ХРИСТИАНСТВО ПОХОЖЕ НА ЛЕС
ХРИСТИАНСТВО ПОХОЖЕ НА ЛЕС
Постепенно, а во время войны — с неожиданной ясностью, я понял нечто, имеющее для меня огромное значение. (Во Вторую мировую я был младшим сержантом во французской армии, затем в Сопротивлении и снова во французской армии.)
Я понял, что людей нельзя классифицировать по Символам веры, политическим или даже религиозным убеждениям. Те, с кем у меня, казалось, не было ничего общего в политических или религиозных воззрениях, оказались ближе мне, чем другие, о которых я думал, что у нас много общего.
Я помню солдат и офицеров, которые, будучи атеистами, рисковали жизнью ради спасения чужой жизни. Помню одного офицера-католика: он шесть раз вылезал из окопа за ранеными и сам был тяжело ранен. Он выжил, и я, глядя на него, думал: “Какое имеет значение, что он католик, а я православный? Он — ученик Христа, он отдавал жизнь за других”. А вот близкие мне по убеждениям люди не всегда оказывались самыми отважными и щедрыми…
Я много думал над этим и пришёл к выводу: у человека есть поверхностный слой, состоящий из убеждений, доктрин, предрассудков, — и более глубокий уровень, где он встретился с Богом и научился от Него, что значит любить ближнего, любить Бога, что значит быть Его учеником, посланным в мир.
В книге под названием “Видение и действие” один русский автор описывает, как люди или группы людей заново открывают друг друга. Два близких друга имеют о чём-то противоположные мнения, они непримиримо спорят и в конце концов ссорятся. Ссора настолько серьёзна, что друзья отворачиваются друг друга. (Так начинаются споры и ссоры отдельных людей, но и Церквей тоже.)
Можно представить такую картину: они стоят спина к спине, они чувствуют лопатки друг друга, и тем не менее глаза их смотрят в противоположных направлениях.
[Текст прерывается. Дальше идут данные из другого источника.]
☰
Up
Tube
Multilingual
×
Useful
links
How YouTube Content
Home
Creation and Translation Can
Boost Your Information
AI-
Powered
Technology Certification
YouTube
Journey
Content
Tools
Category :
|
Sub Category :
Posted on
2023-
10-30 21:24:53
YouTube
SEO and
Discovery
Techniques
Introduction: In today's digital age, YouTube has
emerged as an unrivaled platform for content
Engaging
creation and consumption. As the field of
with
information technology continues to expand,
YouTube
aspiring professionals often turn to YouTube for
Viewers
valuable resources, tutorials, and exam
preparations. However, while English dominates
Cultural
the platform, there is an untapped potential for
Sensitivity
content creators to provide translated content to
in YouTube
Они близки физически, и в то же время бесконечно далеки друг от друга. Затем каждый идёт своей дорогой, идёт в одиночестве, и мысли о бывшем друге полны горечи…
Но потом припоминается и другое — не только ссора, не только то, что их разделило, но и то, что было у них общего, как они любили друг друга, насколько были близки. И один, и другой спрашивают себя: “Что же с ним случилось? Он был моим другом”.
И тот и другой поворачиваются назад, и каждый видит на горизонте чёрный силуэт, бесформенный и безликий. “Может, подойти, посмотреть, как он выглядит сейчас?..” Они оба начинают сходиться, ближе, ближе, и вот уже могут разглядеть фигуру, и лицо, и выражение лица, и улыбку, и радость встречи.
Они могут теперь общаться друг с другом не в гневе, но в радости, они разделяют свою человечность в едином Господе и способны делиться друг с другом не “точками зрения”, но опытом, тем, что познали в своих сердцах. Этот образ мне запомнился.
Другой поразивший меня образ — христианство подобно лесу. Все деревья растут в одной и той же плодородной земле, получают из неё силу и саму жизнь. Их разделяет некоторое расстояние, они растут вверх и не могут встретиться. Они могли бы встретиться, если бы “вернулись” обратно, но они хотят расти.
И по мере того как они вырастают — сильными и независимыми, — разделение уменьшается, и приходит момент, когда их ветви сливаются в один полог. И разделённые деревья снова едины и могут поделиться тем, что было у них вначале, — но это уже новая зрелость, новые красота и взаимопонимание, когда ветви сплетаются вместе. Но для этого они должны стремиться в небеса, к солнцу, к свежему воздуху…
Это очень похоже на то, что происходит с христианством.